Hi @guillaumeeb ! Thank you so much for responding! I do know that Google Earth Engine has limitations on how much data you can pull per request. The xee developers suggest not going beyond about 48 MiB of data per chunk, otherwise you get an Earth Engine error stating you reached a limit. Unfortunately, I use the max possible chunk size Earth Engine allows (48 MiB), so I can’t make it any bigger without getting the error I mentioned earlier. Looks like this is just a limitation I can’t do anything about. Doing the computation in subsets, as you suggested, is probably the best course of action. As for results.compute(), do you suggest I use .persist() instead to avoid the client-side reading of data?

Okay, I didn’t know. Makes sense for them.

What do you want to do with this final data? Perform some analysis on it? Or save it to disk?

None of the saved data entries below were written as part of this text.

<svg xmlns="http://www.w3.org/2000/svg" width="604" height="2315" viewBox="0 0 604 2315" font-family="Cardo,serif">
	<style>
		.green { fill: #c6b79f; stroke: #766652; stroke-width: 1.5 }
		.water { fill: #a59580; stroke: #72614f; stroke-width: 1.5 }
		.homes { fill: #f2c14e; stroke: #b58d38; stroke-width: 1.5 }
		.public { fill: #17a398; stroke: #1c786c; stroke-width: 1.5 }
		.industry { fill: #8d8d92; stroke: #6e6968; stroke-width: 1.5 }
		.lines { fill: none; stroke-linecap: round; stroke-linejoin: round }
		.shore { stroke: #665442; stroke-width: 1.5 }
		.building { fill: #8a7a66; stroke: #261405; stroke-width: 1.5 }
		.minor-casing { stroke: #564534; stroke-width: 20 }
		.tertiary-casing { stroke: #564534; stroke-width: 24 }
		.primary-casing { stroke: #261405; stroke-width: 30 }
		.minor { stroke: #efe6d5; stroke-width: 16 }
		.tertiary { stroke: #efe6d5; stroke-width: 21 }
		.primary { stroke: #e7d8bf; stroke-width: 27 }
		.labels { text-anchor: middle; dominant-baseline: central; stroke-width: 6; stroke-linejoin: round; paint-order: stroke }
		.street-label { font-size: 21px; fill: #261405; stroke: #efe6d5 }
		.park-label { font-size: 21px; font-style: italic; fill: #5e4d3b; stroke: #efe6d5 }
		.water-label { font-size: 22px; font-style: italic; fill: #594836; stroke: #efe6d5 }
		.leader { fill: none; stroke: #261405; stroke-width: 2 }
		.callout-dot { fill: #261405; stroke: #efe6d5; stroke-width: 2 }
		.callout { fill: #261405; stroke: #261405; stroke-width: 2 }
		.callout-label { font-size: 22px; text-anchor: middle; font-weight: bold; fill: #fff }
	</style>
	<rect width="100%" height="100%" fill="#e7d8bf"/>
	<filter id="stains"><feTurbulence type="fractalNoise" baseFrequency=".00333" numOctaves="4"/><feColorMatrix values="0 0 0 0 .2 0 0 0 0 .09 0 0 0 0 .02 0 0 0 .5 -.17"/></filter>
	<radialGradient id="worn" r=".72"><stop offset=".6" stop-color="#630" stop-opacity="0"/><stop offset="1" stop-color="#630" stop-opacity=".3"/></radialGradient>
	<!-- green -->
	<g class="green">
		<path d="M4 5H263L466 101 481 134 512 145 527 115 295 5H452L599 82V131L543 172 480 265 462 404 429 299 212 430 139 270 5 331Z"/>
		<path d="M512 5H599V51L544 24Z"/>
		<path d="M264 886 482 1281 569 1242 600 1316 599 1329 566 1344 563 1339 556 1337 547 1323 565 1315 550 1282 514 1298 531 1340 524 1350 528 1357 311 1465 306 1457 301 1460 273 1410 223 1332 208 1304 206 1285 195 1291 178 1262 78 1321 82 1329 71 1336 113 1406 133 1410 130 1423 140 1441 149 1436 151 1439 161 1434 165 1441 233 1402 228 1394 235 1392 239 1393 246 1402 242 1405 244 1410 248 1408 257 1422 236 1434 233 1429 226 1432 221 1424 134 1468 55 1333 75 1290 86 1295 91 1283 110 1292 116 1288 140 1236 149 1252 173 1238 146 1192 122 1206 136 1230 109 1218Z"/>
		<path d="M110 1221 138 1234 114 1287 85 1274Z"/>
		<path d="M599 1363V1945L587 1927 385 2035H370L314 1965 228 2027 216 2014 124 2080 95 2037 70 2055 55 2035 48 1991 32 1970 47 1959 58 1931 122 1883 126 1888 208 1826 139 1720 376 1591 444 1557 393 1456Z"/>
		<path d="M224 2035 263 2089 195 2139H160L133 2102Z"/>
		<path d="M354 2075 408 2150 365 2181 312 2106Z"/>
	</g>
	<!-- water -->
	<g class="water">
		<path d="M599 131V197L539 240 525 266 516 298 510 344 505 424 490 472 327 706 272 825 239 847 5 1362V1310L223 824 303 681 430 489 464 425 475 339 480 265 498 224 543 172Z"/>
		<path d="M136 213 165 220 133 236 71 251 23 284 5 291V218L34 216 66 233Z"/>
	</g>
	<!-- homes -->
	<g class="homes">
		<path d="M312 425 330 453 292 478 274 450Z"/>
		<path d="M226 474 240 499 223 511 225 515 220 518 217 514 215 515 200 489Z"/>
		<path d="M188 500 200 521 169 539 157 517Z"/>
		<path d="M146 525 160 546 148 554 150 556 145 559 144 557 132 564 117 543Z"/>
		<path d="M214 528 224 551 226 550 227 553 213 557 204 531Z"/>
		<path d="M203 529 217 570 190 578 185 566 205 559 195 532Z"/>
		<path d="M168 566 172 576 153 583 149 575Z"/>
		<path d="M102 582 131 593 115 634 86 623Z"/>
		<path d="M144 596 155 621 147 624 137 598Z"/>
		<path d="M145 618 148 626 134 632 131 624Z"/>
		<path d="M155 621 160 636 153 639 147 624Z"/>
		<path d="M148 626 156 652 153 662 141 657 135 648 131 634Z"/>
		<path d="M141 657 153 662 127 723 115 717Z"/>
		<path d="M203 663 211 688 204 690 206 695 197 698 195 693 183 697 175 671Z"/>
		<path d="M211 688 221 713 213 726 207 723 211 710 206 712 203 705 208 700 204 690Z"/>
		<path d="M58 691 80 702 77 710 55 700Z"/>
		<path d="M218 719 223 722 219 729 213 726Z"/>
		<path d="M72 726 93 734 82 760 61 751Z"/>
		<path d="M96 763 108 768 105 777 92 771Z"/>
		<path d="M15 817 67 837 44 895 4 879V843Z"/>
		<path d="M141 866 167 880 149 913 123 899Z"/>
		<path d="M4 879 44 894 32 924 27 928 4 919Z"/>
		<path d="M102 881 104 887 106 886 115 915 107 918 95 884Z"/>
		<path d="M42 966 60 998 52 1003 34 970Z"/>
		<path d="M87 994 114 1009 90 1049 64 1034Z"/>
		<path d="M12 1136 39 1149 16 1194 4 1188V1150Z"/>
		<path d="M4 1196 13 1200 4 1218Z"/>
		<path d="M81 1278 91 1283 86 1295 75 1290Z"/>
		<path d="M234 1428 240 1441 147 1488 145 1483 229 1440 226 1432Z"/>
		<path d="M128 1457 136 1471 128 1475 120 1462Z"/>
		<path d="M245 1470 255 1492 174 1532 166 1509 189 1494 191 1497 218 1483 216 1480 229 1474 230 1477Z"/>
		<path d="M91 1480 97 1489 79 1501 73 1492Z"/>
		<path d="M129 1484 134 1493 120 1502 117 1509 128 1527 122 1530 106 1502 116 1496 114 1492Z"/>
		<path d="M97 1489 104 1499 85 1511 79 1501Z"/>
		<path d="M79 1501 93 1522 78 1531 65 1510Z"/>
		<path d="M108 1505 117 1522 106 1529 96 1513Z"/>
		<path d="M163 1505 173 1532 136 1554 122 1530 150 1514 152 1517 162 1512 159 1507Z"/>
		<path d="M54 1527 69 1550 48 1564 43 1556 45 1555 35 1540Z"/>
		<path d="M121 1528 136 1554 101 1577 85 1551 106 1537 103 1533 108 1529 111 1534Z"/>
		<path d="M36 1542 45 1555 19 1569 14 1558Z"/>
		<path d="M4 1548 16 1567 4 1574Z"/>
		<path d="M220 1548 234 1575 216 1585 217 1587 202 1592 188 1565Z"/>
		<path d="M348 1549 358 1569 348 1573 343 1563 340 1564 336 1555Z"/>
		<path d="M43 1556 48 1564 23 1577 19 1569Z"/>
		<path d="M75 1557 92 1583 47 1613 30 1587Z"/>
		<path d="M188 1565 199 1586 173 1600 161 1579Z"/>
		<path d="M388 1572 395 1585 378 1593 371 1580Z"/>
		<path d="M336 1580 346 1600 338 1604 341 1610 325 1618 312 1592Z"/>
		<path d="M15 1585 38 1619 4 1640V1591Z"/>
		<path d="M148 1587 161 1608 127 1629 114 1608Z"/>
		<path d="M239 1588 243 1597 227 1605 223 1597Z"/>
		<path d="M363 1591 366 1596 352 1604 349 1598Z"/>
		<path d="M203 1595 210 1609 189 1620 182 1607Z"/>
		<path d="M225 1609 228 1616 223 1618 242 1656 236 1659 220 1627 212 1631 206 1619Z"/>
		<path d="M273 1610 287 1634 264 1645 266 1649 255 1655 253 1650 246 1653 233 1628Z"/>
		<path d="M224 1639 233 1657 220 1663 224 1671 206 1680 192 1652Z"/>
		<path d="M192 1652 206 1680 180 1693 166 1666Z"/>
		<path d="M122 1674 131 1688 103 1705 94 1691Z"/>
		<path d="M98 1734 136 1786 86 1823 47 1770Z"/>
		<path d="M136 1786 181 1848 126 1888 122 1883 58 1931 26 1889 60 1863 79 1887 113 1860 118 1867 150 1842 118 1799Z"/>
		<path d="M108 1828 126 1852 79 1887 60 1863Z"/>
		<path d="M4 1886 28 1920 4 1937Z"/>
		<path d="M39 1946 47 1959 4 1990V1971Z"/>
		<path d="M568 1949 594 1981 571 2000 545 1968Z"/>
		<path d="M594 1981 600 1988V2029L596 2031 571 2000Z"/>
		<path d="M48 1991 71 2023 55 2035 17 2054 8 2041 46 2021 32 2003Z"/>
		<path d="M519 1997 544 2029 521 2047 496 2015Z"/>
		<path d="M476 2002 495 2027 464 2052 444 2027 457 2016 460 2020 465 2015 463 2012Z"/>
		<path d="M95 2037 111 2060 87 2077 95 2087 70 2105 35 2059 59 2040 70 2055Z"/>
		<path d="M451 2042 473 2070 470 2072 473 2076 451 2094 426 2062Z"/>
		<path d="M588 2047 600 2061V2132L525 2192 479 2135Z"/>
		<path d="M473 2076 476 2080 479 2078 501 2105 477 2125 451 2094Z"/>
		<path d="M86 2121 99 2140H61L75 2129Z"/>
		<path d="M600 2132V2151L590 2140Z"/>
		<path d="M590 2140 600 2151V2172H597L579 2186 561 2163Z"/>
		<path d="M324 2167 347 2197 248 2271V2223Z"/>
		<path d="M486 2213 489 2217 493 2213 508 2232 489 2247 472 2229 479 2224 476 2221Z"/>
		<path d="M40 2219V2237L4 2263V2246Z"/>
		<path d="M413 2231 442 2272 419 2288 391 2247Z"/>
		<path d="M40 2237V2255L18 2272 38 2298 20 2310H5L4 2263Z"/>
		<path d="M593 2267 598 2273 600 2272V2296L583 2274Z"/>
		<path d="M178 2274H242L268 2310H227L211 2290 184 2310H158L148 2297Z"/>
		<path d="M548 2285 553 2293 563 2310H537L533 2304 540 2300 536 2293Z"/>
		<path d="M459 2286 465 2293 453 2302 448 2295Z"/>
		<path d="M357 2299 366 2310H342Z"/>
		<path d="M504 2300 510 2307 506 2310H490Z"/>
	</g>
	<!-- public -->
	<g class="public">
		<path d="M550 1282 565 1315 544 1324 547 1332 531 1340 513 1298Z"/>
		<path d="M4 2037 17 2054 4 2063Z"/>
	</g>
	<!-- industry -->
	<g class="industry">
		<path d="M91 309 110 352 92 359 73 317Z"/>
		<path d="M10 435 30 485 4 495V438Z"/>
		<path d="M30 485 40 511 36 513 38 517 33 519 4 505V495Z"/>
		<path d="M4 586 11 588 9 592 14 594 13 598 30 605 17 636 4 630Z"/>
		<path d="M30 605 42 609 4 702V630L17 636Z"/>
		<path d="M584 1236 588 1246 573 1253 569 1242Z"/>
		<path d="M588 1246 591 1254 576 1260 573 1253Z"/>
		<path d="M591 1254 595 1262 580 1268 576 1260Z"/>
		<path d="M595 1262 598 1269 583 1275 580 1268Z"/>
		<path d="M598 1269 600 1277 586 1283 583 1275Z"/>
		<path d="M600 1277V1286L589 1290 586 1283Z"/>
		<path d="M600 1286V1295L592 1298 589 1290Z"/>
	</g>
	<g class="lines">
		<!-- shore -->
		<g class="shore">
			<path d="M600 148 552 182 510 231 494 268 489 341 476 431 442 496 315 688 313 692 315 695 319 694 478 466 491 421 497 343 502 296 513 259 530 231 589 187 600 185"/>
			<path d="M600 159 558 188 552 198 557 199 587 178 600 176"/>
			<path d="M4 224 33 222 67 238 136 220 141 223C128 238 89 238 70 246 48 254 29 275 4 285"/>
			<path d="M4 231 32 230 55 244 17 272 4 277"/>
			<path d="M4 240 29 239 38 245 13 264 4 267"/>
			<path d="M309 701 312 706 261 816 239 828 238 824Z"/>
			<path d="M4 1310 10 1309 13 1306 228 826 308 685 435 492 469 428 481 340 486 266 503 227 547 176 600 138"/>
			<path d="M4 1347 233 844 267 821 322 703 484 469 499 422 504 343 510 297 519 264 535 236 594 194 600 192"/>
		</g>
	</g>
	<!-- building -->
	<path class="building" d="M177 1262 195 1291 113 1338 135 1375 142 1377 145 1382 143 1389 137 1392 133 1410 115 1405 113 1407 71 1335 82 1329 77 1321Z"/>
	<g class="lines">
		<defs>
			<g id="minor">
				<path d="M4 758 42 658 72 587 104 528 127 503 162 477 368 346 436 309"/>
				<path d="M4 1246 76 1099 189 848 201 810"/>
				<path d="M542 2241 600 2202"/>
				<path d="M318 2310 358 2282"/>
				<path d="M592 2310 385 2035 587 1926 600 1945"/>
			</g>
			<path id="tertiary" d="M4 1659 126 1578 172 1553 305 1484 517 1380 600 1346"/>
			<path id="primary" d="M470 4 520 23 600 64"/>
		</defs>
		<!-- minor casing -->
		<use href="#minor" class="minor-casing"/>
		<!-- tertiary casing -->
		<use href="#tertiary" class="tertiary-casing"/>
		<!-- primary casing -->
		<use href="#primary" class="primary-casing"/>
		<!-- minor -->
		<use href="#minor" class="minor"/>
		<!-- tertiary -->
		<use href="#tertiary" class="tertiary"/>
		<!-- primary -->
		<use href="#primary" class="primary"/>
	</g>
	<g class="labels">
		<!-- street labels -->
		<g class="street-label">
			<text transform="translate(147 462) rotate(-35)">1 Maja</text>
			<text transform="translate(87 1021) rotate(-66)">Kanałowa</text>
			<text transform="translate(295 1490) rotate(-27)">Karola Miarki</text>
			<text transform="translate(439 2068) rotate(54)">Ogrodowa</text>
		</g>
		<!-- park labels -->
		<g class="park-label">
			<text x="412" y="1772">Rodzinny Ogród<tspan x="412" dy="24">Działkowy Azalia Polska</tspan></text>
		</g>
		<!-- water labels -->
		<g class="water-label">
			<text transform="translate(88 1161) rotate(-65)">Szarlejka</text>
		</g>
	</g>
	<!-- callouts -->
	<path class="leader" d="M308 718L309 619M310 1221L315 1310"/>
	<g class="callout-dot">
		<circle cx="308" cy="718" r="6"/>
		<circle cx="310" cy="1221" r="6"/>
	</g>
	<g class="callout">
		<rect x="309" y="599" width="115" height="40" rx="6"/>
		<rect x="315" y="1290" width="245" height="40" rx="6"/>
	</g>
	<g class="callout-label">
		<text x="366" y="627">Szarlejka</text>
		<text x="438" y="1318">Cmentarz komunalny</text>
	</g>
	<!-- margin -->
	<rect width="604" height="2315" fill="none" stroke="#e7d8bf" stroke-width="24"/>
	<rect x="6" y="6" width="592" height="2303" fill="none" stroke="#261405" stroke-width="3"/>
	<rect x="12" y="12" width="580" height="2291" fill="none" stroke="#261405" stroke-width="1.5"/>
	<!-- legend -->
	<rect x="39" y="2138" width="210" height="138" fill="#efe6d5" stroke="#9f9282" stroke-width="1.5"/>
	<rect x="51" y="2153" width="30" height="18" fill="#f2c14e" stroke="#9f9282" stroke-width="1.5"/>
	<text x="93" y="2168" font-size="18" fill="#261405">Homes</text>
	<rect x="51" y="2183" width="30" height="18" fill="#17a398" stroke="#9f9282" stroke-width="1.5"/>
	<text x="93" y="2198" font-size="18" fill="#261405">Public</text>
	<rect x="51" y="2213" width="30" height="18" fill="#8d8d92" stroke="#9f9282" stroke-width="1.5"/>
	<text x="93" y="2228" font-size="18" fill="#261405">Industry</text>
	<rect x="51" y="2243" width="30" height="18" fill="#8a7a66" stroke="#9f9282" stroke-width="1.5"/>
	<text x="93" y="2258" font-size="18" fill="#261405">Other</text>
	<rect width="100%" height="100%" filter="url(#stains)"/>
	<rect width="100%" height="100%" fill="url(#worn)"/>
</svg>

If so you should directly do this, this is a huge dataset to keep in memory!

I guess both to answer your question. add_ndvi() is a basic testing function I am using just to debug the large graph warning. This function will be replaced with a another more practical use-case for analysis. These results are written to disk. I have code that already writes results to disk, so results.compute() does free chunks from disk once tasks are completed. If you have any other suggestions, I’m all ears! I’m not sure if results.compute() is the right way to use it in this case.

Well, you need to make sure that compute() is not called on a big collection, because otherwise it will return back all your dataset in the client memory.

If you want to modify some data and write it to disk, you usaly use something like to_zarr().

For my use-case, I need to export results to a raster data format and to my knowledge no such method in xarray.Dataset exists outside of dataset.rio.to_raster(). But I need a bit more control than what dataset.rio.to_raster() provides. So I wrote my own wrapper function that exports an xarray.Dataset chunk to a raster. This wrapper function wraps over the user function that gets passed into xr.map_blocks and runs when results.compute() gets called. So, I guess in this case, I need some way to trigger my computation and export the results. I’m assuming to_zarr() does both for you (starts the computation and exports results). I don’t believe there is any other way to do what I’m suggesting without using results.compute(). .persist() maybe? That would move away from loading stuff on the client side.

Okay, that makes sense and you are right! Just be careful to not return anything into map_blocks!